Grâce à une collaboration avec l'équipe dirigée par le Prof. Lluis Fajas, Directeur du Département de physiologie de l'UNIL, les scientifiques ont pu établir un lien entre ces mécanismes de signalisation et l'apparition d'une reprogrammation métabolique typique de cellules T mémoires. De manière générale, la quasi-totalité de l'énergie produite dans la cellule provient des mitochondries localisées dans le cytoplasme de la cellule. Plusieurs travaux scientifiques ont montré que les lymphocytes T CD8 mémoires privilégient l'oxydation mitochondriale d'acide gras et contiennent un compartiment de réserve énergétique (SRC) supérieure aux cellules T effectrices, leur permettant une production d'énergie rapide pendant des périodes de stress. «Notre étude montre que, conjointement à l'acquisition d'un phénotype «mémoire», les cellules T CD8 déficientes pour mTORC2 présentent également une reprogrammation métabolique similaire aux lymphocytes T mémoires», explique Pedro Romero.
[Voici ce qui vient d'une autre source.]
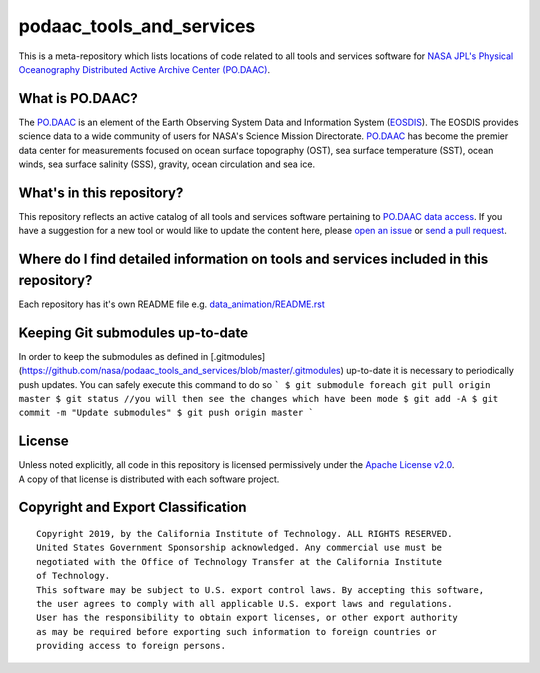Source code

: podaac_tools_and_services
=========================
This is a meta-repository which lists locations of code related to all tools and services software for `NASA JPL's Physical Oceanography Distributed Active Archive Center (PO.DAAC) <https://podaac.jpl.nasa.gov>`__.

|image7|

What is PO.DAAC?
----------------
The `PO.DAAC <https://podaac.jpl.nasa.gov>`__ is an element of the Earth Observing System Data and Information System (`EOSDIS <https://earthdata.nasa.gov/>`__). The EOSDIS provides science data to a wide community of users for NASA's Science Mission Directorate. `PO.DAAC <https://podaac.jpl.nasa.gov>`__ has become the premier data center for measurements focused on ocean surface topography (OST), sea surface temperature (SST), ocean winds, sea surface salinity (SSS), gravity, ocean circulation and sea ice.

What's in this repository?
--------------------------
This repository reflects an active catalog of all tools and services software pertaining to `PO.DAAC data access <https://podaac.jpl.nasa.gov/dataaccess>`__. If you have a suggestion for a new tool or would like to update the content here, please `open an issue <https://github.com/nasa/podaac_tools_and_services/issues>`__ or `send a pull request <https://github.com/nasa/podaac_tools_and_services/pulls>`__.

Where do I find detailed information on tools and services included in this repository?
---------------------------------------------------------------------------------------
Each repository has it's own README file e.g. `data_animation/README.rst <https://github.com/nasa/podaac_tools_and_services/blob/master/data_animation/README.rst>`__

Keeping Git submodules up-to-date
---------------------------------
In order to keep the submodules as defined in [.gitmodules](https://github.com/nasa/podaac_tools_and_services/blob/master/.gitmodules) up-to-date it is necessary to periodically push updates. You can safely execute this command to do so
```
$ git submodule foreach git pull origin master
$ git status //you will then see the changes which have been mode
$ git add -A
$ git commit -m "Update submodules"
$ git push origin master
```

License
-------
| Unless noted explicitly, all code in this repository is licensed permissively under the `Apache License
  v2.0 <http://www.apache.org/licenses/LICENSE-2.0>`__.
| A copy of that license is distributed with each software project.

Copyright and Export Classification
-----------------------------------

::

    Copyright 2019, by the California Institute of Technology. ALL RIGHTS RESERVED. 
    United States Government Sponsorship acknowledged. Any commercial use must be 
    negotiated with the Office of Technology Transfer at the California Institute 
    of Technology.
    This software may be subject to U.S. export control laws. By accepting this software, 
    the user agrees to comply with all applicable U.S. export laws and regulations. 
    User has the responsibility to obtain export licenses, or other export authority 
    as may be required before exporting such information to foreign countries or 
    providing access to foreign persons.

.. |image7| image:: https://podaac.jpl.nasa.gov/sites/default/files/image/custom_thumbs/podaac_logo.png
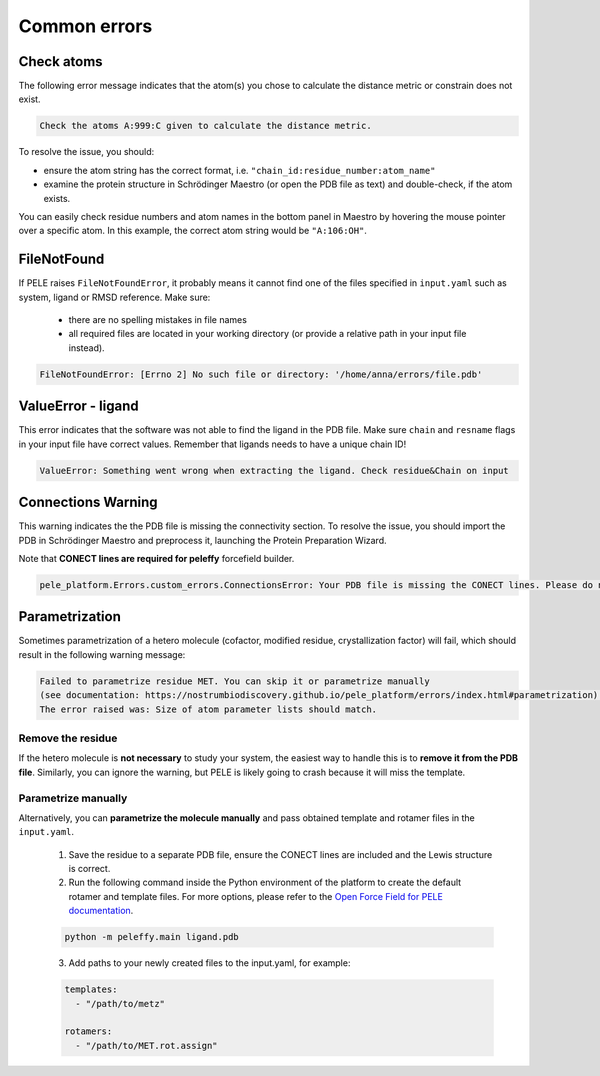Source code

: Common errors
================

Check atoms
--------------

The following error message indicates that the atom(s) you chose to calculate the distance metric or constrain does not exist.


..  code-block:: console

    Check the atoms A:999:C given to calculate the distance metric.

To resolve the issue, you should:

- ensure the atom string has the correct format, i.e. ``"chain_id:residue_number:atom_name"``

- examine the protein structure in Schrödinger Maestro (or open the PDB file as text) and double-check, if the atom exists.

You can easily check residue numbers and atom names in the bottom panel in Maestro by hovering the mouse pointer over a specific atom. In this example, the correct atom string would be ``"A:106:OH"``.

.. image:: ../img/ppi_tutorial_1e.png
  :width: 400
  :align: center


FileNotFound
-------------

If PELE raises ``FileNotFoundError``, it probably means it cannot find one of the files specified in ``input.yaml`` such as system, ligand or RMSD reference. Make sure:

    - there are no spelling mistakes in file names

    - all required files are located in your working directory (or provide a relative path in your input file instead).

..  code-block:: console

    FileNotFoundError: [Errno 2] No such file or directory: '/home/anna/errors/file.pdb'


ValueError - ligand
---------------------

This error indicates that the software was not able to find the ligand in the PDB file. Make sure ``chain`` and ``resname`` flags
in your input file have correct values. Remember that ligands needs to have a unique chain ID!

..  code-block:: console

    ValueError: Something went wrong when extracting the ligand. Check residue&Chain on input

Connections Warning
------------------

This warning indicates the the PDB file is missing the connectivity section. To resolve the issue, you should import the PDB in Schrödinger Maestro and preprocess it, launching the Protein Preparation Wizard.


Note that **CONECT lines are required for peleffy** forcefield builder.

..  code-block:: console

    pele_platform.Errors.custom_errors.ConnectionsError: Your PDB file is missing the CONECT lines. Please do not remove them after Schrodinger preprocessing.

Parametrization
------------------

Sometimes parametrization of a hetero molecule (cofactor, modified residue, crystallization factor) will fail, which
should result in the following warning message:

..  code-block:: console

    Failed to parametrize residue MET. You can skip it or parametrize manually
    (see documentation: https://nostrumbiodiscovery.github.io/pele_platform/errors/index.html#parametrization).
    The error raised was: Size of atom parameter lists should match.

Remove the residue
+++++++++++++++++++++

If the hetero molecule is **not necessary** to study your system, the easiest way to handle this is to **remove it from the PDB file**. Similarly, you can ignore the warning, but PELE is likely going to crash because it will miss the template.


Parametrize manually
++++++++++++++++++++++++
Alternatively, you can **parametrize the molecule manually** and pass obtained template and rotamer files in the ``input.yaml``.

    1. Save the residue to a separate PDB file, ensure the CONECT lines are included and the Lewis structure is correct.

    2. Run the following command inside the Python environment of the platform to create the default rotamer and template files. For more options, please refer to the `Open Force Field for PELE documentation <https://martimunicoy.github.io/peleffy/usage.html>`_.

    ..  code-block:: console

        python -m peleffy.main ligand.pdb


    3. Add paths to your newly created files to the input.yaml, for example:


    .. code-block:: yaml

        templates:
          - "/path/to/metz"

        rotamers:
          - "/path/to/MET.rot.assign"
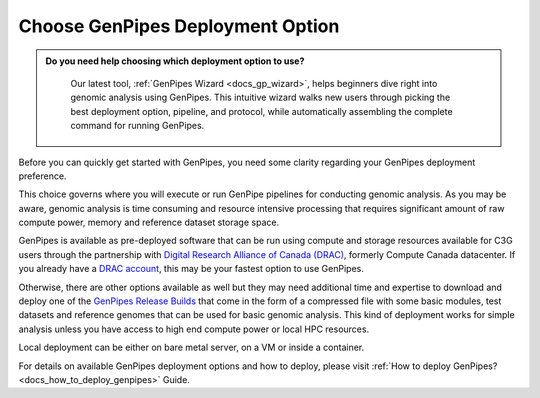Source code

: .. _docs_choose_gp_dep:

Choose GenPipes Deployment Option
----------------------------------

.. admonition:: **Do you need help choosing which deployment option to use?**
    :class: tip

      Our latest tool, :ref:`GenPipes Wizard <docs_gp_wizard>`, helps beginners dive right into genomic analysis using GenPipes. This intuitive wizard walks new users through picking the best deployment option, pipeline, and protocol, while automatically assembling the complete command for running GenPipes.

Before you can quickly get started with GenPipes, you need some clarity regarding your GenPipes deployment preference.  

This choice governs where you will execute or run GenPipe pipelines for conducting genomic analysis. As you may be aware, genomic analysis is time consuming and resource intensive processing that requires significant amount of raw compute power, memory and reference dataset storage space.

GenPipes is available as pre-deployed software that can be run using compute and storage resources available for C3G users through the partnership with `Digital Research Alliance of Canada (DRAC) <https://alliancecan.ca/en>`_, formerly Compute Canada datacenter.  If you already have a `DRAC account`_, this may be your fastest option to use GenPipes.

Otherwise, there are other options available as well but they may need additional time and expertise to download and deploy one of the `GenPipes Release Builds`_ that come in the form of a compressed file with some basic modules, test datasets and reference genomes that can be used for basic genomic analysis.  This kind of deployment works for simple analysis unless you have access to high end compute power or local HPC resources.

Local deployment can be either on bare metal server, on a VM or inside a container.  

For details on available GenPipes deployment options and how to deploy, please visit :ref:`How to deploy GenPipes?<docs_how_to_deploy_genpipes>` Guide.

.. _DRAC account: https://ccdb.alliancecan.ca/account_application
.. _GenPipes Release Builds: https://bitbucket.org/mugqic/genpipes/downloads/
Vers de nouvelles voies thérapeutiques
Les résultats de ces travaux offrent une possibilité thérapeutique innovatrice consistant à inhiber spécifiquement le complexe mTORC2 dans le but de générer une réponse mémoire robuste et à long terme contre les récidives de cancer chez des patients. L'approche thérapeutique préférée impliquera en premier lieu la sélection de composés inhibiteurs spécifiques du système mTORC2. Les cellules T CD8 isolées de la tumeur d'un patient seront traitées avec ce/ces inhibiteur(s) afin de les reprogrammer en cellules T mémoires puis de les réinjecter dans le patient après expansion in vitro. Cette technique appelée transfert adoptif de lymphocytes autologues est déjà utilisée en clinique dans le cadre d'autres stratégies d'immunothérapie. Cette approche permettra à la fois de limiter les effets secondaires de l'inhibiteur de la voie de signalisation mTORC2 essentielle à de nombreux types cellulaires et en même temps d'augmenter le ciblage de la tumeur par des lymphocytes spécifiques. Grâce à cette mémoire immunitaire augmentée et fonctionnelle, les patients seraient davantage protégés contre les récidives de cancer.